Il giudice Carla D’Ambrosio pertanto ha deciso che a Paroli e signora spettano 50 euro di risarcimento per ogni notte passata insonne, per un totale di 20 mila euro a testa. A questi devono essere aggiunti circa diecimila euro spesi dalla famiglia per installare di nuovi infissi, che garantissero un maggior isolamento acustico, e altri novemila di spese legali. L’amministrazione inoltre ha l’obbligo di predisporre un servizio di vigilanza, per tutte le sere, da giovedì a domenica, nei mesi da maggio a ottobre. I vigili urbani dovranno ripristinare la quiete in zona entro mezz’ora dalla chiusura dei locali. Il Comune, attraverso l’assessore alla sicurezza Valter Marchetti, fa sapere che farà ricorso.
La giunta di centrosinistra infatti ritiene di aver fatto tutto il possibile per ridurre il disagio nel quartiere. Le pattuglie dei vigili sono state inviate più volte in zona, ma gli agenti si sono spesso trovati in minoranza e hanno dovuto più volte difendersi da minacce. L’assessore invoca quindi l’intervento di carabinieri e polizia.
Quella di Brescia è una sentenza che potrebbe fare scuola e costringere tanti Comuni ad adottare misure più restrittive nei confronti degli amanti della vita notturna. Ed è quello che si augurano i comitati e le associazioni di cittadini che stanno contattando lo studio legale che ha condotto questa battaglia.

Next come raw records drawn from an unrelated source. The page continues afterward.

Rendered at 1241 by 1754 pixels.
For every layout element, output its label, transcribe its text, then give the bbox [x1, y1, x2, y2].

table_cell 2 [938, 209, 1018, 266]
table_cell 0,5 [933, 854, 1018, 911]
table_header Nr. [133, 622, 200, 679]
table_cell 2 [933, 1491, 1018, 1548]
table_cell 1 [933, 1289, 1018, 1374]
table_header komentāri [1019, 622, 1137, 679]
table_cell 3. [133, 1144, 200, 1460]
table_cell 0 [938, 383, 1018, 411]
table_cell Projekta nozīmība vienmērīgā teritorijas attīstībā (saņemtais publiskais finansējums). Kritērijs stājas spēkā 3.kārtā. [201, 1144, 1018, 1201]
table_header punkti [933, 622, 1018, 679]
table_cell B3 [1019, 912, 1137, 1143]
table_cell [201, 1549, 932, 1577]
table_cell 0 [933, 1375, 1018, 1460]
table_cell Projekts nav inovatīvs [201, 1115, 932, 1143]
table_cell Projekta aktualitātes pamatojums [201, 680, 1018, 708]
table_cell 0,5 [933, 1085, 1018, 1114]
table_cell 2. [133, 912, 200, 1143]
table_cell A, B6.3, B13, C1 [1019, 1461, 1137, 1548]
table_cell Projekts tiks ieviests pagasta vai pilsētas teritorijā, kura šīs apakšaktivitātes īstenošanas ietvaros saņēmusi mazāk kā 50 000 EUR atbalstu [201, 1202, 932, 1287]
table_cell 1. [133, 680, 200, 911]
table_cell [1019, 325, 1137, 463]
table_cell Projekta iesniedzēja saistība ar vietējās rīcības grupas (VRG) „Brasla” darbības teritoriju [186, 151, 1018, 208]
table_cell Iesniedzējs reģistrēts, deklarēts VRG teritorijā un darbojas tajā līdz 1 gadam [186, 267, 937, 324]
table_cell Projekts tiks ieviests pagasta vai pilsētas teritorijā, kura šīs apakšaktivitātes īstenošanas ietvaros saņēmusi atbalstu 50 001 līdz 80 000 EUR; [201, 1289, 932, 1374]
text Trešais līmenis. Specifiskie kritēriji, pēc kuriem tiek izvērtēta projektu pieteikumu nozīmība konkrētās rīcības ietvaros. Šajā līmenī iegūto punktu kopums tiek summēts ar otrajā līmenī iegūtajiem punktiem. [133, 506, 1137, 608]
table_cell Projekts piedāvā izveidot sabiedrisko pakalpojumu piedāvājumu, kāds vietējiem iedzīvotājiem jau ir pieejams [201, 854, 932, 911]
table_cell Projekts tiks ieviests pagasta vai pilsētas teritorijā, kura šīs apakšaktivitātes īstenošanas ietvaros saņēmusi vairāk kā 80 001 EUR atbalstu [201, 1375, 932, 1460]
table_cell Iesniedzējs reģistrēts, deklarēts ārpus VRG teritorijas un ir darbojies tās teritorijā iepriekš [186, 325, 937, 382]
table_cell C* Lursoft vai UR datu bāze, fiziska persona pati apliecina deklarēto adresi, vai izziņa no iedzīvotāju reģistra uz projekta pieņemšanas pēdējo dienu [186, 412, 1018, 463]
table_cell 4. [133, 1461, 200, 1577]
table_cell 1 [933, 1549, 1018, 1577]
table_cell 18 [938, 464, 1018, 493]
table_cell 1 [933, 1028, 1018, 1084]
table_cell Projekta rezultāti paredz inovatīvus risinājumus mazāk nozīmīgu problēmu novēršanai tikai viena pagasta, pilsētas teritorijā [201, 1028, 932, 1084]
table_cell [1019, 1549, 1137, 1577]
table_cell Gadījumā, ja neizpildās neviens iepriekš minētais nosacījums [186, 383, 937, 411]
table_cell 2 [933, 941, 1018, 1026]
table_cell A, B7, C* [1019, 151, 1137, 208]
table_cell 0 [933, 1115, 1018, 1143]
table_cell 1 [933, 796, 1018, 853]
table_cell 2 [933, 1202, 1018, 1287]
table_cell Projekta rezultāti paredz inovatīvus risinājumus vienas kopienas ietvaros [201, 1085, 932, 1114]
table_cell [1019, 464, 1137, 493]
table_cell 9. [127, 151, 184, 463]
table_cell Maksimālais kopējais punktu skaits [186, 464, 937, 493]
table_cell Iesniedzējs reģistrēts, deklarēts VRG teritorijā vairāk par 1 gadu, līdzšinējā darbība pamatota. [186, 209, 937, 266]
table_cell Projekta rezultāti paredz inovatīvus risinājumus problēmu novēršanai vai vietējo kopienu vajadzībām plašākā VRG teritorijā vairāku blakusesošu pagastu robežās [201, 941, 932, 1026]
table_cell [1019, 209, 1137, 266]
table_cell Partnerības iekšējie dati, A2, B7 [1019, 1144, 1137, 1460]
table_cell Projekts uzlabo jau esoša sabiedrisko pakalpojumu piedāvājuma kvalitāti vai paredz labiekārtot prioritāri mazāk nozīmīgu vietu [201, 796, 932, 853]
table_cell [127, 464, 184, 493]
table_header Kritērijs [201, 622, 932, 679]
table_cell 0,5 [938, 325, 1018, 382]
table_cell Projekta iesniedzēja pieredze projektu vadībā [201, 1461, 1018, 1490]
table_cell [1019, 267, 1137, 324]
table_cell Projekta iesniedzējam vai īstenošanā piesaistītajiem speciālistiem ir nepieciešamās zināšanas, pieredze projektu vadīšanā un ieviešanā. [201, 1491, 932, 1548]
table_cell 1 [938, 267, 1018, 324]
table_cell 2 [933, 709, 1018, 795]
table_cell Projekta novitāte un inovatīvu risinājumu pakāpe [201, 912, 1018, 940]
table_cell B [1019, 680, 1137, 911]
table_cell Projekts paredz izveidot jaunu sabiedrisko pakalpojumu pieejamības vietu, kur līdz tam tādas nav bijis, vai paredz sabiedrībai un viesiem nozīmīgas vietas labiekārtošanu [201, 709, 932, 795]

L’avvocato di Paroli sta ricevendo richieste da ogni parte d’Italia, non mancano naturalmente quelle dei comitati napoletani, da anni esasperati dalle notti brave.
Anche nel capoluogo campano sono sempre di più le personesoprattutto delle zone prese d’assedio nel fine settimana, come Chiaia o il Vomero - che si ritengono vittima di quanti fanno le ore piccole sotto le loro finestre. Un malessere che spesso genera liti tra chi rivendica il diritto al riposo e chi quello al divertimento. Scontri che talvolta sono sfociati in episodi di violenza, come testimonia quanto avvenuto, di recente, in via Aniello Falcone.